The afternoon programme
The afternoons are often not planned so well. However as students are taught independent reading and research skills in the morning then a similar group organisation and be introduced in the p.m. based around the science, social studies or theme study. These studies can also provide motivation for morning language work and the morning programme can equally introduce skills to use in the afternoon.

A plan for a unit

  • Week one, perhaps late in the week, introduce a topic. Complete an introductory activity and from this develop a list of study questions, some tasks to do to explore the topic including ideas for creative activities.
  • Week two have prepared a range of group tasks for students to complete based on their ideas but vetted by your judgement. At the beginning of the year the teacher's hand will be a heavy one because students will not as yet have learnt about good questions, nor have much experience about what is possible. As the year progresses the teacher can hand over more and more responsibility. At the beginning of the year tasks also will be simple limited by the skills the students have.
Sort out tasks into four rotating groups:
  1. A group to work with you - this is your focussed teaching group. The work you introduce will be completed in later groups.
  2. A second group could be completing a task introduced to whole class in the a.m e.g. rewriting a draft language task.
  3. You could include an art task- one which they have the skills you have taught them previously
  4. A final group could be designing the cover for their project following a format you have previously taught in the language block. A small booklet may be an outcome all students complete.
Other possibilities could include using the computer, research reading, etc as you have previously taught the skill.

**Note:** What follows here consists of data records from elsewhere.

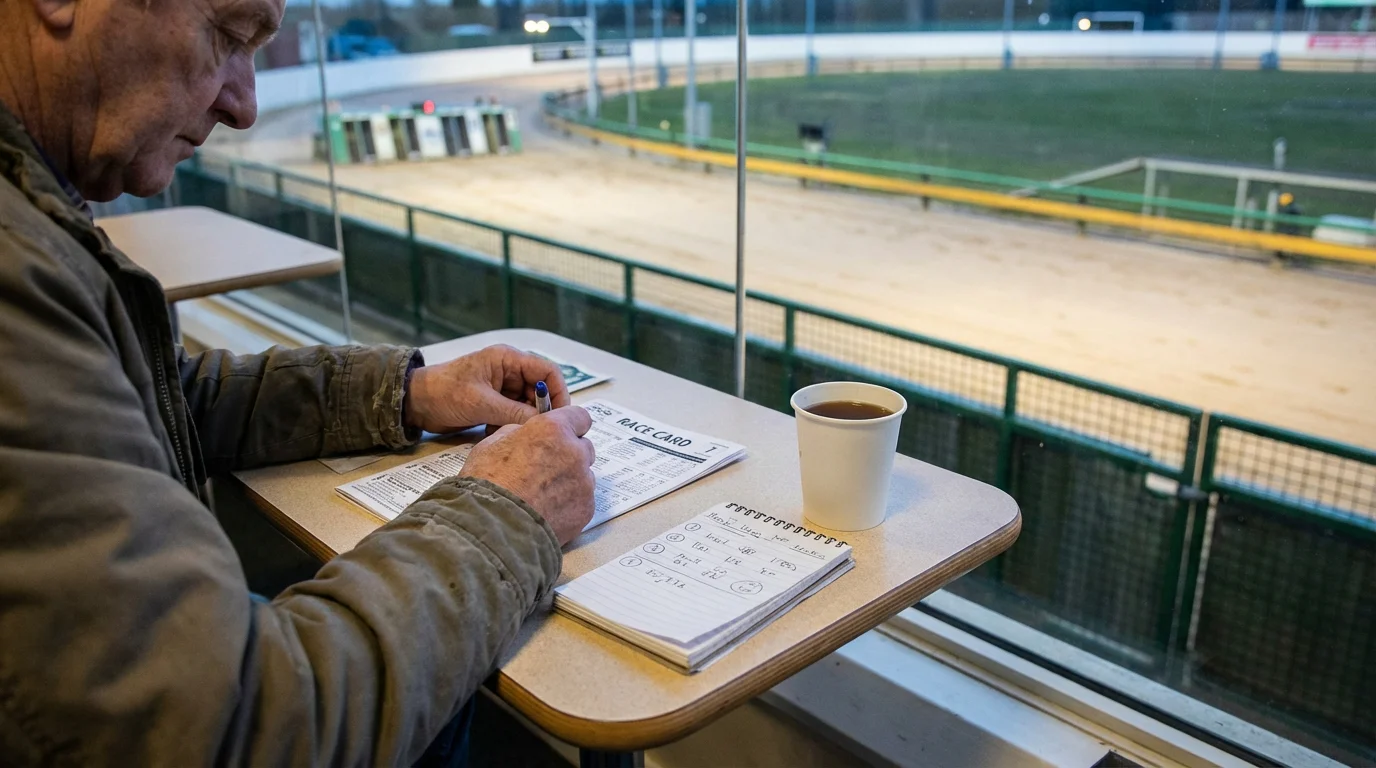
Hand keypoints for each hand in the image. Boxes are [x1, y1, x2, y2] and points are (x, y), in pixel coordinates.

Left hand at [404, 345, 570, 433]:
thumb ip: (514, 413)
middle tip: (538, 432)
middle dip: (540, 411)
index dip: (557, 392)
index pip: (547, 371)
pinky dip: (511, 426)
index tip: (560, 416)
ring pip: (527, 405)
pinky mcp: (494, 402)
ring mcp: (502, 387)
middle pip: (539, 390)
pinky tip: (496, 433)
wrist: (415, 403)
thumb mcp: (481, 403)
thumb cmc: (443, 393)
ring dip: (523, 421)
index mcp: (507, 360)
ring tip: (512, 433)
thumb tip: (542, 425)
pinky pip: (514, 415)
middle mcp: (509, 371)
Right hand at [460, 407, 596, 545]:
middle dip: (569, 455)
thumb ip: (518, 434)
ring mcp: (584, 482)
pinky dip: (569, 505)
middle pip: (583, 448)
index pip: (580, 417)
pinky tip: (546, 511)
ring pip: (584, 476)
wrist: (495, 526)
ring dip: (569, 481)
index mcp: (553, 430)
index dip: (570, 426)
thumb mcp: (492, 445)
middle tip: (545, 469)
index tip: (563, 433)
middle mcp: (574, 452)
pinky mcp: (586, 509)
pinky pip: (583, 501)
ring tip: (541, 496)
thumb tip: (525, 435)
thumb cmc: (488, 485)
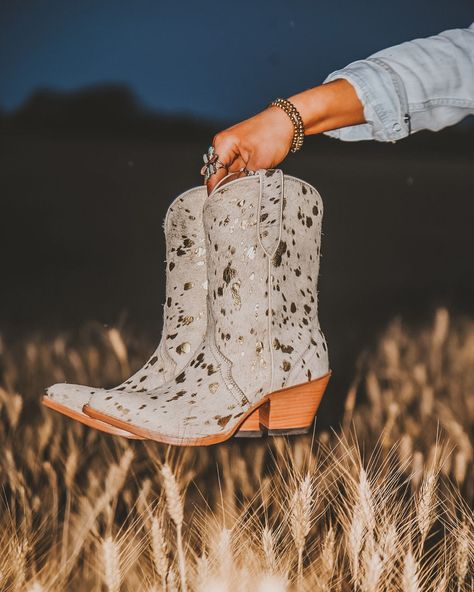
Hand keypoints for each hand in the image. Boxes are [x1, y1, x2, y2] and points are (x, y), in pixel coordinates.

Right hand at [204, 80, 364, 194]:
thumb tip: (234, 195)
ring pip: (228, 174)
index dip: (215, 192)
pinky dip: (241, 178)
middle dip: (225, 189)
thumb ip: (244, 180)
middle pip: (218, 175)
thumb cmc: (274, 135)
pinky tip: (249, 186)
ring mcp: (231, 149)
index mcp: (223, 145)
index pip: (213, 175)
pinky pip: (236, 170)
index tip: (218, 207)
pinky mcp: (240, 153)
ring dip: (234, 184)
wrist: (288, 120)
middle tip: (234, 204)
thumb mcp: (260, 163)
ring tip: (244, 195)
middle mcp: (223, 146)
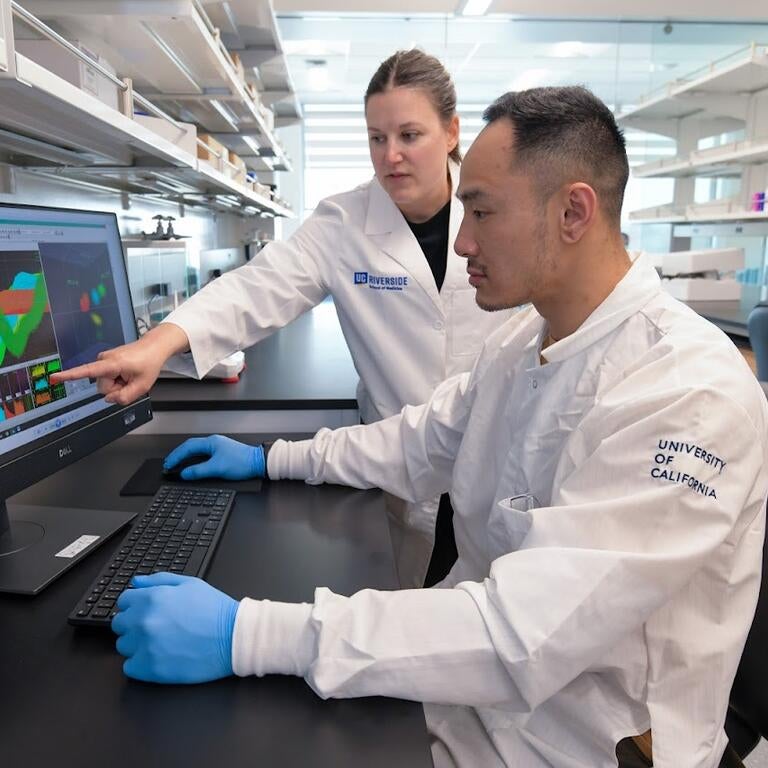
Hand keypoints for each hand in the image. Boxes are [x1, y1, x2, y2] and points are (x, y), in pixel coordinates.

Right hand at [50, 323, 188, 405]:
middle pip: (103, 388)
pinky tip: (127, 373)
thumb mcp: (142, 386)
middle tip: (131, 380)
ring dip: (118, 385)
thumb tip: (108, 399)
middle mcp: (104, 359)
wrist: (153, 348)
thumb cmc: (149, 364)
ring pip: (105, 384)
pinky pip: (107, 378)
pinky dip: (117, 380)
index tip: (54, 378)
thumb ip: (124, 397)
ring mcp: (104, 359)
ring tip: (130, 375)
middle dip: (117, 389)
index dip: (69, 376)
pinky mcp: (105, 361)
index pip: (87, 371)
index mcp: (112, 364)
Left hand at [112, 573, 238, 683]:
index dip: (135, 605)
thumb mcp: (190, 583)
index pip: (123, 601)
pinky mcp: (149, 669)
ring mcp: (145, 646)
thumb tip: (136, 582)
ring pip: (124, 646)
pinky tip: (160, 657)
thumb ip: (159, 580)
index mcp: (152, 598)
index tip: (145, 611)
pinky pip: (129, 667)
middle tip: (156, 627)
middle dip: (134, 624)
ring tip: (161, 643)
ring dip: (137, 645)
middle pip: (119, 624)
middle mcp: (143, 621)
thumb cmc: (214, 610)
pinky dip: (141, 664)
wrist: (233, 637)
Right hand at [164, 435, 265, 480]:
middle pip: (191, 447)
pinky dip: (195, 460)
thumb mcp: (217, 468)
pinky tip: (193, 466)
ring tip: (177, 465)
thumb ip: (198, 471)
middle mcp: (214, 443)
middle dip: (178, 455)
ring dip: (186, 457)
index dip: (176, 456)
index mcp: (211, 442)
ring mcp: (219, 447)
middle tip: (169, 464)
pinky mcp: (223, 453)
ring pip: (197, 451)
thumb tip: (184, 473)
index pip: (188, 447)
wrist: (259, 463)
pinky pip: (203, 455)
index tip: (168, 464)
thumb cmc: (242, 463)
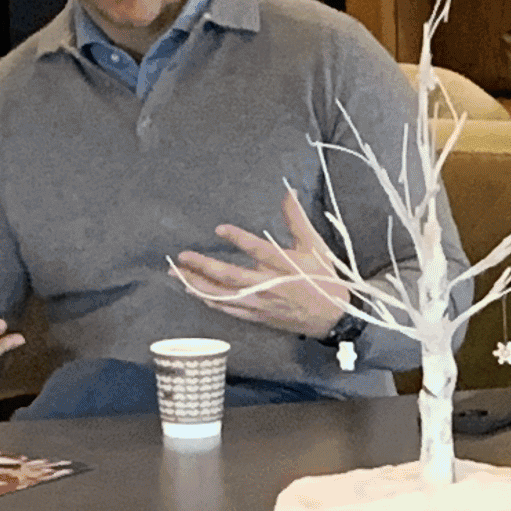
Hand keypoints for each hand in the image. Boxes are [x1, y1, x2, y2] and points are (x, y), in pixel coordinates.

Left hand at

All tasks should be on the blackboard for student reference

  • Week three is time to finish all tasks. Children who need extra help can be given it and others can go on with extension work. Quality work is the message the children have - not rushing to be first finished.
Use the Interactive model in all Learning Areas.
  1. What are the students questions prior and knowledge. Record and display.
  2. Plan activities to challenge their thinking
  3. At the end of the study what have they learned? Display.
When classroom management and organisation routines have been established the magic can begin!
  • The students know what to do - and they will get better as the year unfolds.
  • You have time to: help, have learning conversations, teach and give feedback, set personalised goals and constantly set higher expectations.
  • You can progressively empower students to be in control of their own learning.
  • You can progressively increase the intellectual demands on the students
  • Students will come to appreciate that it is their job to learn and yours to help.
Teaching is a skilled, complex and demanding art. When it works well it a joy to be both a teacher and a learner. When a learning culture is established competence becomes craftsmanship, joy, and fun for all - and teachers become creative artists. It even begins to looks easy!